## WHAT TO WORK ON
For the listing below, return the line containing "#### 4. Интеллектуальная гибкость", the line containing "и нестандартные решения.", and all lines in between, exactly as written and nothing else.

## RECORDS FOR THE EXERCISE
++++++++

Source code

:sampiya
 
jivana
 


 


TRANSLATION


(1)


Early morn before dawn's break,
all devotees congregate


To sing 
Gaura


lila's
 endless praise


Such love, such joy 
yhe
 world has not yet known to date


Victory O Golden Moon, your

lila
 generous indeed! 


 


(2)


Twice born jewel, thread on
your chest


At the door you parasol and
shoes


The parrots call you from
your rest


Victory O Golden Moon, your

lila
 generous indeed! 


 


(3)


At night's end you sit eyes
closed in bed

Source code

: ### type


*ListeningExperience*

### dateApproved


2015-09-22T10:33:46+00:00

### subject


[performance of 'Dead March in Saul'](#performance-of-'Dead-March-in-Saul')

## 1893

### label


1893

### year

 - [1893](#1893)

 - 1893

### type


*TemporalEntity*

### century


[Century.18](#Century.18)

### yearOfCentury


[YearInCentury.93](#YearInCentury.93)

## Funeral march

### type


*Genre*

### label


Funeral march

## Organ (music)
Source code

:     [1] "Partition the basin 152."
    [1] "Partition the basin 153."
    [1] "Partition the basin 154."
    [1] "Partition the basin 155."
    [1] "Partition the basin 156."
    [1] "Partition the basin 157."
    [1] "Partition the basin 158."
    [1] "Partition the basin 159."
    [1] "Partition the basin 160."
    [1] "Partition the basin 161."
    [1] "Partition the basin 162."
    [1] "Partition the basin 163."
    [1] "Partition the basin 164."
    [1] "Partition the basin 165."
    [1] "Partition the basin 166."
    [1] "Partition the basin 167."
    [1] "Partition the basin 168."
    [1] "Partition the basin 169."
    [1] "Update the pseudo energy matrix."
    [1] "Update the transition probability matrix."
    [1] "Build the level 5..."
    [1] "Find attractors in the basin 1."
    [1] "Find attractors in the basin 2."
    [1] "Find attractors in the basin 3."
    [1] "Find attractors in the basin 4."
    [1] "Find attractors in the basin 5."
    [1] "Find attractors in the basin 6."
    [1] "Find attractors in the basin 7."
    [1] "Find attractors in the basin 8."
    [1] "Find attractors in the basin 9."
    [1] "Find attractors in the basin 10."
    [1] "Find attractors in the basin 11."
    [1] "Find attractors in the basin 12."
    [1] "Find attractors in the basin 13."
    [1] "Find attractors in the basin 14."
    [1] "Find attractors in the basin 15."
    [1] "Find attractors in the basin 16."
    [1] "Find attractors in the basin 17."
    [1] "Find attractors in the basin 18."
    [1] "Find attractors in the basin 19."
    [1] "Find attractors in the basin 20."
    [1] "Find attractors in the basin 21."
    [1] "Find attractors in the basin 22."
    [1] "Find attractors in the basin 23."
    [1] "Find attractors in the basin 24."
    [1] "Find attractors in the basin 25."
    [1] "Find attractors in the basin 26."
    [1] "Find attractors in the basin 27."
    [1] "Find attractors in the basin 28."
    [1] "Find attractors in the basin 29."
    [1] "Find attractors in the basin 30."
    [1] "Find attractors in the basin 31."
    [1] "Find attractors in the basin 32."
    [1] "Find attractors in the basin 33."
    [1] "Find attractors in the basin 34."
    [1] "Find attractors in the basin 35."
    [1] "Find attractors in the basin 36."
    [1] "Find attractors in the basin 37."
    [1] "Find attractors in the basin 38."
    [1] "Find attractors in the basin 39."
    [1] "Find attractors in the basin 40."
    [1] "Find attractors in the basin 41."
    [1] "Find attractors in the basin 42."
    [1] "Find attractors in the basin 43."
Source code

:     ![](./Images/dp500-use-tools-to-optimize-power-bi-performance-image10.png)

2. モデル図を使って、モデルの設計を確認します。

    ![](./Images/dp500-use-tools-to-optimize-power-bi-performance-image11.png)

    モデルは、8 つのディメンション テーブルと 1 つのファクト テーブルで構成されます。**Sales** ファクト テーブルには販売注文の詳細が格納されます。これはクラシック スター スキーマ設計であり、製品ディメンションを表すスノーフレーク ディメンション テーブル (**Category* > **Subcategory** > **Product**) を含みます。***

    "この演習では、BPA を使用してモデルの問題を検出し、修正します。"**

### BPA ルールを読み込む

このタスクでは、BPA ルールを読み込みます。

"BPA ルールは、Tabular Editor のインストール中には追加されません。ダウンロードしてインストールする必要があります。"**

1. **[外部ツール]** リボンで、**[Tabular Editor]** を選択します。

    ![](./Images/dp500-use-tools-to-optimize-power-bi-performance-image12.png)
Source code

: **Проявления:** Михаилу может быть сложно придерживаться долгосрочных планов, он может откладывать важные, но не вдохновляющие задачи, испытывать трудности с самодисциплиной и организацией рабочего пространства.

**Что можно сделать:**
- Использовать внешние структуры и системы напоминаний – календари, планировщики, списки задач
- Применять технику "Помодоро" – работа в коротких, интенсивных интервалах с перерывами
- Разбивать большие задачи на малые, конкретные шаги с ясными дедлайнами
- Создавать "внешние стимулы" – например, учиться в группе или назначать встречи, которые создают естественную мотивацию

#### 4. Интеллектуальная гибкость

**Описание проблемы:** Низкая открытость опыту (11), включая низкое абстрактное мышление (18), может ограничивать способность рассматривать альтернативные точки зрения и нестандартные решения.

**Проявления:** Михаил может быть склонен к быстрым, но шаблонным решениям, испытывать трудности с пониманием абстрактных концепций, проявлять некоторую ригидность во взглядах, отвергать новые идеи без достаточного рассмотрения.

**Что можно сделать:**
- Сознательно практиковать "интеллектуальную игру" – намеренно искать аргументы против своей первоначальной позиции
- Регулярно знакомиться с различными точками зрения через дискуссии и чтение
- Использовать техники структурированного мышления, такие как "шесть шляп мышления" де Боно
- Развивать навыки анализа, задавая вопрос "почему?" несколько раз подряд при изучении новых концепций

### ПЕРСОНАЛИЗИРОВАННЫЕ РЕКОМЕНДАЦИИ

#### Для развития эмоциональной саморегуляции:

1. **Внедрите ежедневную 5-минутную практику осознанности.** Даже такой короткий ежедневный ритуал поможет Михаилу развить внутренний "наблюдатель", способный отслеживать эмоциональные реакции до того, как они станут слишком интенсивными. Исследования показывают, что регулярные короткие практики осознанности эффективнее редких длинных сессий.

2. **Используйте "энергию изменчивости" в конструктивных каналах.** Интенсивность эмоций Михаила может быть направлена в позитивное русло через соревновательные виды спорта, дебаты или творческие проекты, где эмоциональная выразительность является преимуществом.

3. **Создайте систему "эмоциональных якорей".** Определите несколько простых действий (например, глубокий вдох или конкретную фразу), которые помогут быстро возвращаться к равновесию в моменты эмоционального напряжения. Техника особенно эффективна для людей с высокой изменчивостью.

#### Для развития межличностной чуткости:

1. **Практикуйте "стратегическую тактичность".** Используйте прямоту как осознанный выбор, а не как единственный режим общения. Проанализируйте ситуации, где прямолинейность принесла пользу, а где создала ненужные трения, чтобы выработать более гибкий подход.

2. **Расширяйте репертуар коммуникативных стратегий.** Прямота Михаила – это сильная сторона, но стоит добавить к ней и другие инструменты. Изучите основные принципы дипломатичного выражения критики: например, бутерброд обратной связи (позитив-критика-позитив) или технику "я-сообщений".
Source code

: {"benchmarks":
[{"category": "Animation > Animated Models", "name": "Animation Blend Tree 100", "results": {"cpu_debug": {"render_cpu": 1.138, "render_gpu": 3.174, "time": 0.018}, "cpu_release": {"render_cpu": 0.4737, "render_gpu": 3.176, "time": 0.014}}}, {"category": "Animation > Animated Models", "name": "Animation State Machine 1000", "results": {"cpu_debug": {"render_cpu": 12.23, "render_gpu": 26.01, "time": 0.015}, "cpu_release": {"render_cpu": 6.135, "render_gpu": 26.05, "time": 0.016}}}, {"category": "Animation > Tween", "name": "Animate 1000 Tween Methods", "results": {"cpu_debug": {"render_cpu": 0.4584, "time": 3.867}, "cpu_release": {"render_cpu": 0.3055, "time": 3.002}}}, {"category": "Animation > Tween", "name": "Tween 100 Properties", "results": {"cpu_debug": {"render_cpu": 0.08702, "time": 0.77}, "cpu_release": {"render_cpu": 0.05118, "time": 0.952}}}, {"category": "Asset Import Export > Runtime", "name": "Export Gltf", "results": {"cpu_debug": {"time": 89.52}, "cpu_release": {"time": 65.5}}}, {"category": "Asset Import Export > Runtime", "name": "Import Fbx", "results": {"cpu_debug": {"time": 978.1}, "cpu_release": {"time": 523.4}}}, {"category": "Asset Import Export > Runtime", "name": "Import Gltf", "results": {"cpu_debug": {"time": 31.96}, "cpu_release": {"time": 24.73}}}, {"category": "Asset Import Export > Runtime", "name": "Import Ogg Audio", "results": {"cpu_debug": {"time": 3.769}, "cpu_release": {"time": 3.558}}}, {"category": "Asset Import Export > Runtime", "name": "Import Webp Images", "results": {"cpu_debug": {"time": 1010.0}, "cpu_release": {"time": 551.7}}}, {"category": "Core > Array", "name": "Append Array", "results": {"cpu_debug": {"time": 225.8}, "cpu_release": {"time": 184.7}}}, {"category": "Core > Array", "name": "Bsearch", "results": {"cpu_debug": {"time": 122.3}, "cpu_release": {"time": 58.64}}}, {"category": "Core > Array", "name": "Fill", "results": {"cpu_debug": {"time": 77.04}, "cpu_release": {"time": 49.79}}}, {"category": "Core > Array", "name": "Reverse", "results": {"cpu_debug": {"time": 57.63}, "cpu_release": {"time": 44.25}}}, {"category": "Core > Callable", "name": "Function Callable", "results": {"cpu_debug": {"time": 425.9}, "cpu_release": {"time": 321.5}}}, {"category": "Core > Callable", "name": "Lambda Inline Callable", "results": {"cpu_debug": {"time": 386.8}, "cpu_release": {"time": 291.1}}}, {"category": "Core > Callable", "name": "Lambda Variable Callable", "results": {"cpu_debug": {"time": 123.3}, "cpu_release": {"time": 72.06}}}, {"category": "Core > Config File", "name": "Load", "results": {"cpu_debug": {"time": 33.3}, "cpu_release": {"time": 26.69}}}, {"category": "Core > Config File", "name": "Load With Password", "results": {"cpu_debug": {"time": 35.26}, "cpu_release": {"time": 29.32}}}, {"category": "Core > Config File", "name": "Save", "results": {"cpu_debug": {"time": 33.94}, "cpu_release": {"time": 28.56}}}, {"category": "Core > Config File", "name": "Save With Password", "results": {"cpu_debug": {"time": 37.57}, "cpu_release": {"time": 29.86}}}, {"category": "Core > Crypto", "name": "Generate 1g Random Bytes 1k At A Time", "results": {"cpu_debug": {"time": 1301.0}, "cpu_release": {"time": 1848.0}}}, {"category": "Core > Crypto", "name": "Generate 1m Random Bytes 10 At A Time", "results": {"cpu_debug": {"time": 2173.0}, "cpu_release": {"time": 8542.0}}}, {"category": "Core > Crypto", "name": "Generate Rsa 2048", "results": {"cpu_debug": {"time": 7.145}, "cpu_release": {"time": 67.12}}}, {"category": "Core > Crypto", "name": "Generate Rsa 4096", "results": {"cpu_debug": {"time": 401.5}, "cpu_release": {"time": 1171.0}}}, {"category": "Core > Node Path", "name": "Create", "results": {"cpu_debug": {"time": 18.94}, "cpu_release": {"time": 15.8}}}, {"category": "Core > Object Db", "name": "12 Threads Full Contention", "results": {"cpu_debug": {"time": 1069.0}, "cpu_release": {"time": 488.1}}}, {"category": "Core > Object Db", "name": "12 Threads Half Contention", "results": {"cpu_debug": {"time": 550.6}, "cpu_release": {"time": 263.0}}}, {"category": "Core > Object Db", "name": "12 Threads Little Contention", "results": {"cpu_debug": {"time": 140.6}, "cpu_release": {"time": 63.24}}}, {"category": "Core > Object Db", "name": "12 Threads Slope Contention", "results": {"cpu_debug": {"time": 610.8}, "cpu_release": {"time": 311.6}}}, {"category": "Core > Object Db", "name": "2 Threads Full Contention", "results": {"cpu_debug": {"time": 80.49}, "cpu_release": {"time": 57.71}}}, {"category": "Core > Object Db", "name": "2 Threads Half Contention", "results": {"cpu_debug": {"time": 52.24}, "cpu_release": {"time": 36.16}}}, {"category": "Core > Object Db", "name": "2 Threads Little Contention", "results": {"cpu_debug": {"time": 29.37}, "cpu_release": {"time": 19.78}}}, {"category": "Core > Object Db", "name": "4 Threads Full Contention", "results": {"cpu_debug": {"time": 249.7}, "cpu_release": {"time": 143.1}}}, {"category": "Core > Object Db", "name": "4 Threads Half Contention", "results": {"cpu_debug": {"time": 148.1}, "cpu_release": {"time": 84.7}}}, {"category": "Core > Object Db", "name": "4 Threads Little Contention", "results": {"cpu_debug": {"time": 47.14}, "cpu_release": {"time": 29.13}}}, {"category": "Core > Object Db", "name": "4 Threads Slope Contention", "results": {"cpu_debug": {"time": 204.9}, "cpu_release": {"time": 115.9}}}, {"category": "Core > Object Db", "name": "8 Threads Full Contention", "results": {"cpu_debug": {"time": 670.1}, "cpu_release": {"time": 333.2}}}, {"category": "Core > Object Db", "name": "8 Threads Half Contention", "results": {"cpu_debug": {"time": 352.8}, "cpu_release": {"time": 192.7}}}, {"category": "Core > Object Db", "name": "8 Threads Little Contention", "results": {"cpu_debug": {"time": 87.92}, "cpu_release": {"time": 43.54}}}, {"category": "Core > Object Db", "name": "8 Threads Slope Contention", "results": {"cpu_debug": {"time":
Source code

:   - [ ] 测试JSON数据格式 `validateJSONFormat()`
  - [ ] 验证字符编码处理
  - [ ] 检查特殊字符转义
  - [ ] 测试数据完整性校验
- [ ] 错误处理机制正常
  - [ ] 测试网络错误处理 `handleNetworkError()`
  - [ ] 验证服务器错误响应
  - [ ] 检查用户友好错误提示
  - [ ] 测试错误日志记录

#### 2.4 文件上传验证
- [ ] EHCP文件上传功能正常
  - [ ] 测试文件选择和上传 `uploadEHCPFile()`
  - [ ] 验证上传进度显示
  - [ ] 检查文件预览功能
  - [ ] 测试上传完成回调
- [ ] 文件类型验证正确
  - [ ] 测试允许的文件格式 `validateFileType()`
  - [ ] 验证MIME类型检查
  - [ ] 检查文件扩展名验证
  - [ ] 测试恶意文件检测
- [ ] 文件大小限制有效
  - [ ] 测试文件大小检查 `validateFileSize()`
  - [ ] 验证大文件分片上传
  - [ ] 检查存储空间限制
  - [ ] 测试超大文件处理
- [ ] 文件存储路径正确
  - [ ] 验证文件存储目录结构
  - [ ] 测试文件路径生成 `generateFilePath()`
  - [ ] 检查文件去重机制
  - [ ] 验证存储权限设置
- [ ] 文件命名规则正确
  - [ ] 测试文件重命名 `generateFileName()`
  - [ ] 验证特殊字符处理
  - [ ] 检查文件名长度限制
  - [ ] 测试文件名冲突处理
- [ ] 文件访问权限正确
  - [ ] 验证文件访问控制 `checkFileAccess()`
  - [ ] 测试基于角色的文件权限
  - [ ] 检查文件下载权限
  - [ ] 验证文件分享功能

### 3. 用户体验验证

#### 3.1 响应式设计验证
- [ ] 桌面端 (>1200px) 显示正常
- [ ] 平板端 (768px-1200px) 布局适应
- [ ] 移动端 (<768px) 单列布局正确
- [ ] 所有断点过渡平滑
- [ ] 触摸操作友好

++++++++

## EXERCISE OUTPUT
#### 4. Интеллектуальная гибкость

**Описание проблемы:** Низкая открытость опыту (11), включая низкое абстрактное мышление (18), может ограничивать способность рассматривать альтернативные точки зрения и нестандартные решения.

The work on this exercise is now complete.